Henri sits on the couch, beer balanced on his knee, the television washing his face in bright light.

For a moment, I just watch him exist. Take note of his expressions and the way he breathes.

This is the body Calder chose to put between me and my family. The hands meant to escort her. The mouth meant to say her name.

That was never going to happen.

I hate Keira for what she did. For the lies. For the silence. For hiding my son and carving me out of his life like I was disposable. The hatred sits deep and hot and doesn't go away.

But it doesn't change the truth.

She's still mine.

Mine to hunt.

Mine to ruin.

Mine to save.

Mine to take back piece by piece until there's nothing left of the asshole who thought he could keep her.

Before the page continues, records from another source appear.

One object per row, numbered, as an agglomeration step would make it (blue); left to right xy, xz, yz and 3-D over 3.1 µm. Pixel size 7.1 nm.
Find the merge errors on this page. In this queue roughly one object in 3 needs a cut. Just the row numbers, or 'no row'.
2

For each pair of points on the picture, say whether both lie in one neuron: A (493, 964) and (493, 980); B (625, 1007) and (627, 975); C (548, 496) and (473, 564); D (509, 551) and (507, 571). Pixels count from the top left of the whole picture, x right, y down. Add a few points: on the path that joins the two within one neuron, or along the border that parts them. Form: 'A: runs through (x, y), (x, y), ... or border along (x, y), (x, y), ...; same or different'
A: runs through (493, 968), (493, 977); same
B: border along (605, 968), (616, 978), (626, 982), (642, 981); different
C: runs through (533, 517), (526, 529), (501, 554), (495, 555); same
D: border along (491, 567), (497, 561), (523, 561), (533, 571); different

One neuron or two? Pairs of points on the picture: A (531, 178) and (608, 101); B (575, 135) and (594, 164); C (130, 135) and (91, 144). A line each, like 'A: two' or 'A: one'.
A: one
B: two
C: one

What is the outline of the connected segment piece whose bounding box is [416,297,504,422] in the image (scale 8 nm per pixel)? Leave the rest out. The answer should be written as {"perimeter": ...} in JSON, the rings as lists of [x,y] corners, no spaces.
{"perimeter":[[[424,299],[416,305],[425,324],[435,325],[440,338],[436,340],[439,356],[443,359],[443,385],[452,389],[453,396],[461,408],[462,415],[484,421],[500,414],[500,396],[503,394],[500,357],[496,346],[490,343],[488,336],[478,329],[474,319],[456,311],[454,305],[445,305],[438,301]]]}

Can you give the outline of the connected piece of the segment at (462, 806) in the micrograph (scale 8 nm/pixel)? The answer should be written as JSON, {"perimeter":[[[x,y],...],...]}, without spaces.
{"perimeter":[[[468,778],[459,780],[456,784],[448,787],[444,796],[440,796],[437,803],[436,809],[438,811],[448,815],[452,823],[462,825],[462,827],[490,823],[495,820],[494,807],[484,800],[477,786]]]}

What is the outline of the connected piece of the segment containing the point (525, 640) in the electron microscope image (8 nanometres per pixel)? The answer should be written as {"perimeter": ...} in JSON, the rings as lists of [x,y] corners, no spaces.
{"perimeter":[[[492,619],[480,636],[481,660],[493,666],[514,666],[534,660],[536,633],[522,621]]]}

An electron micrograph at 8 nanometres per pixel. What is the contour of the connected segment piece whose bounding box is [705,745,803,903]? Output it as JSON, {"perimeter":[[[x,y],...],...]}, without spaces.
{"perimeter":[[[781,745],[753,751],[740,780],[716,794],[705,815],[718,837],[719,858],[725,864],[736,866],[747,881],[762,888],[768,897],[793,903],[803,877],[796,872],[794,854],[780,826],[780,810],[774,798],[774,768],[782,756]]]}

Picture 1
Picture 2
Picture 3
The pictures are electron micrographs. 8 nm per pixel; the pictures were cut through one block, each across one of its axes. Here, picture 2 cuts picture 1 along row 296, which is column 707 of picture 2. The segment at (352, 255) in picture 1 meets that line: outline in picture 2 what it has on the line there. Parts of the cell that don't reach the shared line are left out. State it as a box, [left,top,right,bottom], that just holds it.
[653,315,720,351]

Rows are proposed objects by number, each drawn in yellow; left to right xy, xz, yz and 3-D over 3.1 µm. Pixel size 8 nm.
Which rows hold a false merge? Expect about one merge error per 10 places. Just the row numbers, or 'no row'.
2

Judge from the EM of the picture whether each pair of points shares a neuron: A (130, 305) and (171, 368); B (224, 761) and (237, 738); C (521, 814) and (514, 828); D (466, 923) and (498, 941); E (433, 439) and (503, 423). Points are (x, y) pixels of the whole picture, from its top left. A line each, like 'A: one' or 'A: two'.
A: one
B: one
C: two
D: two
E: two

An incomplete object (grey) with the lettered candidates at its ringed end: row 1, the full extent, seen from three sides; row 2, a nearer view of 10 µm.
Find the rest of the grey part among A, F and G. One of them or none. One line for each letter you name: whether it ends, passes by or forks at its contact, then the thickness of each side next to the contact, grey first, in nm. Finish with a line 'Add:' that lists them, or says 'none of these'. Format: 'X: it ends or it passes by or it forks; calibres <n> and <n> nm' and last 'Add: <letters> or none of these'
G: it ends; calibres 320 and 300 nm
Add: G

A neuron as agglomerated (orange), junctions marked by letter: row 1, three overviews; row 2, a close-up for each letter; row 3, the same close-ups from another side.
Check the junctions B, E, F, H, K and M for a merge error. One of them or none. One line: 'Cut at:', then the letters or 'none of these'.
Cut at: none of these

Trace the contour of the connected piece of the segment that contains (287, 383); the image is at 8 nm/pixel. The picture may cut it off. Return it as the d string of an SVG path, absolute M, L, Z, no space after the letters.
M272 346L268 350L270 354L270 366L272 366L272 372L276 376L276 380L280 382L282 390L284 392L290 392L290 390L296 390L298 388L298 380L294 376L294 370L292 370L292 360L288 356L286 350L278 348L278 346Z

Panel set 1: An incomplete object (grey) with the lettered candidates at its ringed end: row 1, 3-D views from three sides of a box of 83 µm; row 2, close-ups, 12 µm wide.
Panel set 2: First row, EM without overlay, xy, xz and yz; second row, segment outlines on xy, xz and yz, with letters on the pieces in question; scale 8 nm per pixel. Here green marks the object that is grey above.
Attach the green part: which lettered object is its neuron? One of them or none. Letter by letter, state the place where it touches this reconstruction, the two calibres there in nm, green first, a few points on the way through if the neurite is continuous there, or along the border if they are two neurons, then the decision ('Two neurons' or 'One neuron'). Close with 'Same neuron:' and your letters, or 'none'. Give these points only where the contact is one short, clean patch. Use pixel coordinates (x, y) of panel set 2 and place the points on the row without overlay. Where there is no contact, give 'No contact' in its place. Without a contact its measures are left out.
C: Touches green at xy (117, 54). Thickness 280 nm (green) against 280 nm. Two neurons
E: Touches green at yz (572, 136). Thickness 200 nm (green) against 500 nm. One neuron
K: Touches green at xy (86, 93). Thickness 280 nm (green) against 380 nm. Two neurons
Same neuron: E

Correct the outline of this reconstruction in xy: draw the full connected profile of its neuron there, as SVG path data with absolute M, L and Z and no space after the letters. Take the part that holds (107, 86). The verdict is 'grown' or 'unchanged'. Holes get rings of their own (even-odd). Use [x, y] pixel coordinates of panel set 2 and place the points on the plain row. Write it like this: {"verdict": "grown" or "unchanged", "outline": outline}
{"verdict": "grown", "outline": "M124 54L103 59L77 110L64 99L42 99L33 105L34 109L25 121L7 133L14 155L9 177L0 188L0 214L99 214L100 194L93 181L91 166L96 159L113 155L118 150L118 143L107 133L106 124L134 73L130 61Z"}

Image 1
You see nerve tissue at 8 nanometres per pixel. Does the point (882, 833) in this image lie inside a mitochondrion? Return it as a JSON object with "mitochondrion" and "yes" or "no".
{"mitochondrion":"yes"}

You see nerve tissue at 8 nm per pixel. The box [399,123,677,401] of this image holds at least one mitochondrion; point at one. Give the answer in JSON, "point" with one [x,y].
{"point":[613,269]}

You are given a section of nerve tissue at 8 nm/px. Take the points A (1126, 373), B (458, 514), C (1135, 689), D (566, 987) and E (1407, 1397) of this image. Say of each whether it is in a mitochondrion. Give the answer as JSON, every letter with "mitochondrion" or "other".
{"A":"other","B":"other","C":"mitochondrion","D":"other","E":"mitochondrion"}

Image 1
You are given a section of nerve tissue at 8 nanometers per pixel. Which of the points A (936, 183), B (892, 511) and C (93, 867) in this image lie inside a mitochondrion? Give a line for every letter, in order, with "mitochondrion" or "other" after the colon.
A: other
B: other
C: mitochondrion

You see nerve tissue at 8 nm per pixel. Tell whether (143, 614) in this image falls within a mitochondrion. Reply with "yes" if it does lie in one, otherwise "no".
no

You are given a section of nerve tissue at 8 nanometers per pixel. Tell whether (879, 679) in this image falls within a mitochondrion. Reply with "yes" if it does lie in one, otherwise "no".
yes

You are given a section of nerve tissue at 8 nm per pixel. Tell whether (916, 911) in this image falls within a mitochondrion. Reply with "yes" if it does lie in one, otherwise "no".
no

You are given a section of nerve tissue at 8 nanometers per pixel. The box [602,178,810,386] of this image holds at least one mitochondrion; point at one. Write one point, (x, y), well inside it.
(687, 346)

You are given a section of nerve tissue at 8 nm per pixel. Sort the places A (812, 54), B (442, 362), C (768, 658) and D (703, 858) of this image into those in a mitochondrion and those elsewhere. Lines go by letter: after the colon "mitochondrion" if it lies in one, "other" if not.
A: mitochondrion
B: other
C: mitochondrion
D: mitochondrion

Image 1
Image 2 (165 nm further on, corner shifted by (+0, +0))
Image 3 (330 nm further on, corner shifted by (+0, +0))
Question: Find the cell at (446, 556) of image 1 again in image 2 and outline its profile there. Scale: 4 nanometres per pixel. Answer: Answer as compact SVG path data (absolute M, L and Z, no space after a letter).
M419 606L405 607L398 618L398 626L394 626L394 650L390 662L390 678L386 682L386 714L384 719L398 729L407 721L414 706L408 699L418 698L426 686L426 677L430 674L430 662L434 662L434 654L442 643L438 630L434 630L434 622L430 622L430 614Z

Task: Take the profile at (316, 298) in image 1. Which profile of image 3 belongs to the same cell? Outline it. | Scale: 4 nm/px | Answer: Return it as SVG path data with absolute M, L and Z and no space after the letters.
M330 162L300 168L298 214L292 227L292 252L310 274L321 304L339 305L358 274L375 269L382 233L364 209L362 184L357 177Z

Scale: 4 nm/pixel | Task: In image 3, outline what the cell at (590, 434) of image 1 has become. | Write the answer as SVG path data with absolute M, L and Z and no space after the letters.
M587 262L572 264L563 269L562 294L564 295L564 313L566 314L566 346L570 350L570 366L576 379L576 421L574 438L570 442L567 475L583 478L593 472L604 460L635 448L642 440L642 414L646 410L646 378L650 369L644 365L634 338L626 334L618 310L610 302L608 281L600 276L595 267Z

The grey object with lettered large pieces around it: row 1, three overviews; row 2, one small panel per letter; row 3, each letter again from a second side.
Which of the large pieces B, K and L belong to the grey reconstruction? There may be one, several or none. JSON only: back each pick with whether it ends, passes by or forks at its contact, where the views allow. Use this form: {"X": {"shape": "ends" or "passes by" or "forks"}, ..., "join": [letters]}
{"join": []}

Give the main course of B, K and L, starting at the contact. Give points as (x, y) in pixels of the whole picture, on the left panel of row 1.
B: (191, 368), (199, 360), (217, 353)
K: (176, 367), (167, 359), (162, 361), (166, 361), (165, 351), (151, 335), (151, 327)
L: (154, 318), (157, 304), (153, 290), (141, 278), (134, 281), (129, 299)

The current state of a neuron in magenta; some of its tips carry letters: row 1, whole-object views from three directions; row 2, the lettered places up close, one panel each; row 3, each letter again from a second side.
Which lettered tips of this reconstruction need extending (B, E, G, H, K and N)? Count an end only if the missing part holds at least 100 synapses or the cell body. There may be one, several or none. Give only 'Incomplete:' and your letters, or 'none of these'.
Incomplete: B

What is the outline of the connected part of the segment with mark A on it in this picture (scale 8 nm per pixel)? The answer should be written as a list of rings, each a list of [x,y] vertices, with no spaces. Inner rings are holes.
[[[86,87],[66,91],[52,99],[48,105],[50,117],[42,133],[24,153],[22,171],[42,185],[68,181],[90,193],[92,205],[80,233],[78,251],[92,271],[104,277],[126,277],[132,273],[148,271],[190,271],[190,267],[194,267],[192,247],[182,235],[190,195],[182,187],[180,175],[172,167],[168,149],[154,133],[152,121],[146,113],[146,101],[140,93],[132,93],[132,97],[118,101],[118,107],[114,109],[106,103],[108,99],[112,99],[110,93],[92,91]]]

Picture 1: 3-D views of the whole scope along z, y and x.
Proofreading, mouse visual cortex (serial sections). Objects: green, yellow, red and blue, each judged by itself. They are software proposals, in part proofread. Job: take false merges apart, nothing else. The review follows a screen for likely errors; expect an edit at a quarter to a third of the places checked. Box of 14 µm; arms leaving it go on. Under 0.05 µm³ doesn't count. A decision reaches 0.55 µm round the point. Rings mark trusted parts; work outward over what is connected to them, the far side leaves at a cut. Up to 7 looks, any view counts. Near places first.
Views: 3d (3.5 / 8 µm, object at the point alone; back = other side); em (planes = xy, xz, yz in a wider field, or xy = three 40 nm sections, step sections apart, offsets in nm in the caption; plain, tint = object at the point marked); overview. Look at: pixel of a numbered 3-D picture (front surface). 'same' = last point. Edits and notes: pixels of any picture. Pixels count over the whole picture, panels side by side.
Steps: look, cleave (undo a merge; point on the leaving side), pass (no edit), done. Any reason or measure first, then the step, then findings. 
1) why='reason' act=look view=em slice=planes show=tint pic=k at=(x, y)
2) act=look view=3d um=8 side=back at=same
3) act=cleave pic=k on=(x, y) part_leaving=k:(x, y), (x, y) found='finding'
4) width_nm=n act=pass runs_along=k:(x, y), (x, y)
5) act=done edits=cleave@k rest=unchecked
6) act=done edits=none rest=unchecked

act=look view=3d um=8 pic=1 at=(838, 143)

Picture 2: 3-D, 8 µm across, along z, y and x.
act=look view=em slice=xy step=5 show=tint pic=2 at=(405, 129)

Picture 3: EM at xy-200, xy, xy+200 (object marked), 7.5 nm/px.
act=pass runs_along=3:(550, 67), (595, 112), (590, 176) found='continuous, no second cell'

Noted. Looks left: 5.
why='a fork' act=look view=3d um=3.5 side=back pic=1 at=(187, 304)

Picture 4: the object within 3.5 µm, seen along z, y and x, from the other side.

I'm so close now I can taste it.

The floorboard creaks beneath my weight and Henri hears it. He turns just enough to register the shape of me, but I'm already behind him.

His neck snaps with a sharp crack, barely disturbing the room as his body goes completely limp. The television keeps talking as I let him slump forward onto the couch, head lolling to the side like he just dozed off.

I pull out my phone and snap a photo of his face. Then I grab him by the collar and drag him toward the bathroom, his dead weight scraping across the floor.

The bathtub will do.

And in less than twenty-four hours, I'm walking onto that tarmac in Lyon wearing his name, his face, his life.